Data excerpts:

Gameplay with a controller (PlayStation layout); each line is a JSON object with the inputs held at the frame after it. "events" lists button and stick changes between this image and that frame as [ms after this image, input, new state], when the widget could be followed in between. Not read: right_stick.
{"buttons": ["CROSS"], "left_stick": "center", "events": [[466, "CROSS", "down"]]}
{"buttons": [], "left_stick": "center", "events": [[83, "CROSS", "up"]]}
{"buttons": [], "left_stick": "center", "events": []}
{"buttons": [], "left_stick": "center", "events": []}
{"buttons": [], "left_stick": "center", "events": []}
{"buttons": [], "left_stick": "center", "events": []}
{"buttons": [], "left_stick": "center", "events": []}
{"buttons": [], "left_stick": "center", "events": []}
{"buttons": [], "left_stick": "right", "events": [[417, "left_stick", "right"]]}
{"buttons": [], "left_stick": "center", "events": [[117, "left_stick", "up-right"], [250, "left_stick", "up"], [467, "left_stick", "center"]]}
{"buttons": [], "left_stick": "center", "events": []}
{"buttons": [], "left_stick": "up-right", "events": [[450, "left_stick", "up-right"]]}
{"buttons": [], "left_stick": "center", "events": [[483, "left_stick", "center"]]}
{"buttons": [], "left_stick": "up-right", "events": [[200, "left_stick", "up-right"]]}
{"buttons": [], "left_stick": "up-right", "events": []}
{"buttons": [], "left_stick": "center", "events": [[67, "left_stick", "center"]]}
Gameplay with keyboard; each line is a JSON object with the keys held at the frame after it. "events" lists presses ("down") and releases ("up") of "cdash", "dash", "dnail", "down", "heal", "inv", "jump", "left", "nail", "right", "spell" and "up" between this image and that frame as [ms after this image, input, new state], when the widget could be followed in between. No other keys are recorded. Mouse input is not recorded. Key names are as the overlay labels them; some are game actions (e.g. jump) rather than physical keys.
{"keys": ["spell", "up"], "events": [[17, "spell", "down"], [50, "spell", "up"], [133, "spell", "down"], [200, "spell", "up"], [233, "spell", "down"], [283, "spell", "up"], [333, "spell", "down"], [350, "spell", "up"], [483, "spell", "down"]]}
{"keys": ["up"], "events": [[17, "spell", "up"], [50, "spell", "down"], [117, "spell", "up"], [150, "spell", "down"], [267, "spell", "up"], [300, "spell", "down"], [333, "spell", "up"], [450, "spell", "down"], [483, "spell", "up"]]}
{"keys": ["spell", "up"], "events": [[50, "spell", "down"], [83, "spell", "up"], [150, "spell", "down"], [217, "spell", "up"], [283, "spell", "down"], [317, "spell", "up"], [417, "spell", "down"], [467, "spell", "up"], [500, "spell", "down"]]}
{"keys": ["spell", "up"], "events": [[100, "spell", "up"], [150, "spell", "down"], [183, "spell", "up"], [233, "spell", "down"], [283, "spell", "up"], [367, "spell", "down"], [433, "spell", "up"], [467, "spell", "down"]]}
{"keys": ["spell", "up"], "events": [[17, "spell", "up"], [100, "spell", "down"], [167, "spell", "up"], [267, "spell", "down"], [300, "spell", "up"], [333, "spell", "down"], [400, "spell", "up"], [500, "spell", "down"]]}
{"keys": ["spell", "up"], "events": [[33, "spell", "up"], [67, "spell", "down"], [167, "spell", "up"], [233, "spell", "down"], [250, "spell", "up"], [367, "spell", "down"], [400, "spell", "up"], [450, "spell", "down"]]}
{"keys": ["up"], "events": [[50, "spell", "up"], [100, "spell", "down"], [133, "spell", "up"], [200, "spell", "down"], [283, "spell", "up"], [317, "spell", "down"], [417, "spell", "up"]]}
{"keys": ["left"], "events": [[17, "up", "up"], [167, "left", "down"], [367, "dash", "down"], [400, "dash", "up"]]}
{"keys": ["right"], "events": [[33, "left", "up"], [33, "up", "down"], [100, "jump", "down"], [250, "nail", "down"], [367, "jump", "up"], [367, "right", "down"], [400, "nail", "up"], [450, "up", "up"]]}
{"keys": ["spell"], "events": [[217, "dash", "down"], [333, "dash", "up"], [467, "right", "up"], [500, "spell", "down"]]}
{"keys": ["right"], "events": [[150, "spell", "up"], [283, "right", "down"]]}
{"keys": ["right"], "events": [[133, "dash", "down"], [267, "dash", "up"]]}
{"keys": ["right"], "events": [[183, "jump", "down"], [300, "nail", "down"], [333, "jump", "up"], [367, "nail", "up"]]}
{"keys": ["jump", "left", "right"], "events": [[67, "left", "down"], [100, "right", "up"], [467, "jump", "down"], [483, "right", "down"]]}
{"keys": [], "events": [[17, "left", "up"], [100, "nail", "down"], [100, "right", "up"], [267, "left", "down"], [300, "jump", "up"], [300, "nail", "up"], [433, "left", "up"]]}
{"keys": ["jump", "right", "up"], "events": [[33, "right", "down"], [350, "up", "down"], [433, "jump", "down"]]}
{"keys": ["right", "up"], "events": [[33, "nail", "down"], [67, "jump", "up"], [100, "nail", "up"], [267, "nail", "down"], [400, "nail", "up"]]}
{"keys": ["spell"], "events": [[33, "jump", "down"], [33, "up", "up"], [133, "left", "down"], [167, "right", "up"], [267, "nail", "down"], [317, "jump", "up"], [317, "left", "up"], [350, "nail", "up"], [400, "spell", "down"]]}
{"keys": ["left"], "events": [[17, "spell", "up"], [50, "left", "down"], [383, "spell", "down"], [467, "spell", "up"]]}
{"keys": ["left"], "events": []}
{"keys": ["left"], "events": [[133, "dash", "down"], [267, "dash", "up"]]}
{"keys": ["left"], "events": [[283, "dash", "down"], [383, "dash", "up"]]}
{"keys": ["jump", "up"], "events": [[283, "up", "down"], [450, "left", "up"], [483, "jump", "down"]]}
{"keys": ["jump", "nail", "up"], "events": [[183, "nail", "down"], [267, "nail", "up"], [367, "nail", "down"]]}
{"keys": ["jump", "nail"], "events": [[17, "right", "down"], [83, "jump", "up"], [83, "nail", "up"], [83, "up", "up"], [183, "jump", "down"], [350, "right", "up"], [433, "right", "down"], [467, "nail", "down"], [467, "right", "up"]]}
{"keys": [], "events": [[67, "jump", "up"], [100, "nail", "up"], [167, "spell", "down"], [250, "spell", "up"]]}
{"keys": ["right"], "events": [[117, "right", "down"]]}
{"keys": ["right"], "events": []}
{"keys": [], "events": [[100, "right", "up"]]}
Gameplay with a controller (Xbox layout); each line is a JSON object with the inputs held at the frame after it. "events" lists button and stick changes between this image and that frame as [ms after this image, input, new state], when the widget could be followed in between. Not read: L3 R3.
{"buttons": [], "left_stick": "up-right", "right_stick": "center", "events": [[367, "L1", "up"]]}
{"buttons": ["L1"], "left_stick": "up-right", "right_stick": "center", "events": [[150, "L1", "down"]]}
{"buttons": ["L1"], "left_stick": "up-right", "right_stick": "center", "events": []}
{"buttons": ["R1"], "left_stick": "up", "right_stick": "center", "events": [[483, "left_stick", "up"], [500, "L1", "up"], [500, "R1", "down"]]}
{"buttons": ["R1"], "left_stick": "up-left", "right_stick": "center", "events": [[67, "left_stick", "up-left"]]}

GOAL OF THE EXERCISE: All of the records should be transcribed exactly, with nothing left out.

WRITTEN RESPONSE:
Gameplay with a controller (PlayStation layout); each line is a JSON object with the inputs held at the frame after it. "events" lists button and stick changes between this image and that frame as [ms after this image, input, new state], when the widget could be followed in between. Not read: right_stick.
{"buttons": ["CROSS"], "left_stick": "center", "events": [[466, "CROSS", "down"]]}
{"buttons": [], "left_stick": "center", "events": [[83, "CROSS", "up"]]}
{"buttons": [], "left_stick": "center", "events": []}
{"buttons": [], "left_stick": "center", "events": []}
{"buttons": [], "left_stick": "center", "events": []}
{"buttons": [], "left_stick": "center", "events": []}
{"buttons": [], "left_stick": "center", "events": []}
{"buttons": [], "left_stick": "center", "events": []}
{"buttons": [], "left_stick": "right", "events": [[417, "left_stick", "right"]]}
{"buttons": [], "left_stick": "center", "events": [[117, "left_stick", "up-right"], [250, "left_stick", "up"], [467, "left_stick", "center"]]}
{"buttons": [], "left_stick": "center", "events": []}
{"buttons": [], "left_stick": "up-right", "events": [[450, "left_stick", "up-right"]]}
{"buttons": [], "left_stick": "center", "events": [[483, "left_stick", "center"]]}
{"buttons": [], "left_stick": "up-right", "events": [[200, "left_stick", "up-right"]]}
{"buttons": [], "left_stick": "up-right", "events": []}
{"buttons": [], "left_stick": "center", "events": [[67, "left_stick", "center"]]}
Gameplay with keyboard; each line is a JSON object with the keys held at the frame after it. "events" lists presses ("down") and releases ("up") of "cdash", "dash", "dnail", "down", "heal", "inv", "jump", "left", "nail", "right", "spell" and "up" between this image and that frame as [ms after this image, input, new state], when the widget could be followed in between. No other keys are recorded. Mouse input is not recorded. Key names are as the overlay labels them; some are game actions (e.g. jump) rather than physical keys.
{"keys": ["spell", "up"], "events": [[17, "spell", "down"], [50, "spell", "up"], [133, "spell", "down"], [200, "spell", "up"], [233, "spell", "down"], [283, "spell", "up"], [333, "spell", "down"], [350, "spell", "up"], [483, "spell", "down"]]}
{"keys": ["up"], "events": [[17, "spell", "up"], [50, "spell", "down"], [117, "spell", "up"], [150, "spell", "down"], [267, "spell", "up"], [300, "spell", "down"], [333, "spell", "up"], [450, "spell", "down"], [483, "spell", "up"]]}
{"keys": ["spell", "up"], "events": [[50, "spell", "down"], [83, "spell", "up"], [150, "spell", "down"], [217, "spell", "up"], [283, "spell", "down"], [317, "spell", "up"], [417, "spell", "down"], [467, "spell", "up"], [500, "spell", "down"]]}
{"keys": ["spell", "up"], "events": [[100, "spell", "up"], [150, "spell", "down"], [183, "spell", "up"], [233, "spell", "down"], [283, "spell", "up"], [367, "spell", "down"], [433, "spell", "up"], [467, "spell", "down"]]}
{"keys": ["spell", "up"], "events": [[17, "spell", "up"], [100, "spell", "down"], [167, "spell", "up"], [267, "spell", "down"], [300, "spell", "up"], [333, "spell", "down"], [400, "spell", "up"], [500, "spell", "down"]]}
{"keys": ["spell", "up"], "events": [[33, "spell", "up"], [67, "spell", "down"], [167, "spell", "up"], [233, "spell", "down"], [250, "spell", "up"], [367, "spell", "down"], [400, "spell", "up"], [450, "spell", "down"]]}
{"keys": ["up"], "events": [[50, "spell", "up"], [100, "spell", "down"], [133, "spell", "up"], [200, "spell", "down"], [283, "spell", "up"], [317, "spell", "down"], [417, "spell", "up"]]}
{"keys": ["left"], "events": [[17, "up", "up"], [167, "left", "down"], [367, "dash", "down"], [400, "dash", "up"]]}
{"keys": ["right"], "events": [[33, "left", "up"], [33, "up", "down"], [100, "jump", "down"], [250, "nail", "down"], [367, "jump", "up"], [367, "right", "down"], [400, "nail", "up"], [450, "up", "up"]]}
{"keys": ["spell"], "events": [[217, "dash", "down"], [333, "dash", "up"], [467, "right", "up"], [500, "spell", "down"]]}
{"keys": ["right"], "events": [[150, "spell", "up"], [283, "right", "down"]]}
{"keys": ["right"], "events": [[133, "dash", "down"], [267, "dash", "up"]]}
{"keys": ["right"], "events": [[183, "jump", "down"], [300, "nail", "down"], [333, "jump", "up"], [367, "nail", "up"]]}
{"keys": ["jump", "left", "right"], "events": [[67, "left", "down"], [100, "right", "up"], [467, "jump", "down"], [483, "right", "down"]]}
{"keys": [], "events": [[17, "left", "up"], [100, "nail", "down"], [100, "right", "up"], [267, "left", "down"], [300, "jump", "up"], [300, "nail", "up"], [433, "left", "up"]]}
{"keys": ["jump", "right", "up"], "events": [[33, "right", "down"], [350, "up", "down"], [433, "jump", "down"]]}
{"keys": ["right", "up"], "events": [[33, "nail", "down"], [67, "jump", "up"], [100, "nail", "up"], [267, "nail", "down"], [400, "nail", "up"]]}
{"keys": ["spell"], "events": [[33, "jump", "down"], [33, "up", "up"], [133, "left", "down"], [167, "right", "up"], [267, "nail", "down"], [317, "jump", "up"], [317, "left", "up"], [350, "nail", "up"], [400, "spell", "down"]]}
{"keys": ["left"], "events": [[17, "spell", "up"], [50, "left", "down"], [383, "spell", "down"], [467, "spell", "up"]]}
{"keys": ["left"], "events": []}
{"keys": ["left"], "events": [[133, "dash", "down"], [267, "dash", "up"]]}
{"keys": ["left"], "events": [[283, "dash", "down"], [383, "dash", "up"]]}
{"keys": ["jump", "up"], "events": [[283, "up", "down"], [450, "left", "up"], [483, "jump", "down"]]}
{"keys": ["jump", "nail", "up"], "events": [[183, "nail", "down"], [267, "nail", "up"], [367, "nail", "down"]]}
{"keys": ["jump", "nail"], "events": [[17, "right", "down"], [83, "jump", "up"], [83, "nail", "up"], [83, "up", "up"], [183, "jump", "down"], [350, "right", "up"], [433, "right", "down"], [467, "nail", "down"], [467, "right", "up"]]}
{"keys": [], "events": [[67, "jump", "up"], [100, "nail", "up"], [167, "spell", "down"], [250, "spell", "up"]]}
{"keys": ["right"], "events": [[117, "right", "down"]]}
{"keys": ["right"], "events": []}
{"keys": [], "events": [[100, "right", "up"]]}
Gameplay with a controller (Xbox layout); each line is a JSON object with the inputs held at the frame after it. "events" lists button and stick changes between this image and that frame as [ms after this image, input, new state], when the widget could be followed in between. Not read: L3 R3.
{"buttons": [], "left_stick": "up-right", "right_stick": "center", "events": [[367, "L1", "up"]]}
{"buttons": ["L1"], "left_stick": "up-right", "right_stick": "center", "events": [[150, "L1", "down"]]}
{"buttons": ["L1"], "left_stick": "up-right", "right_stick": "center", "events": []}
{"buttons": ["R1"], "left_stick": "up", "right_stick": "center", "events": [[483, "left_stick", "up"], [500, "L1", "up"], [500, "R1", "down"]]}
{"buttons": ["R1"], "left_stick": "up-left", "right_stick": "center", "events": [[67, "left_stick", "up-left"]]}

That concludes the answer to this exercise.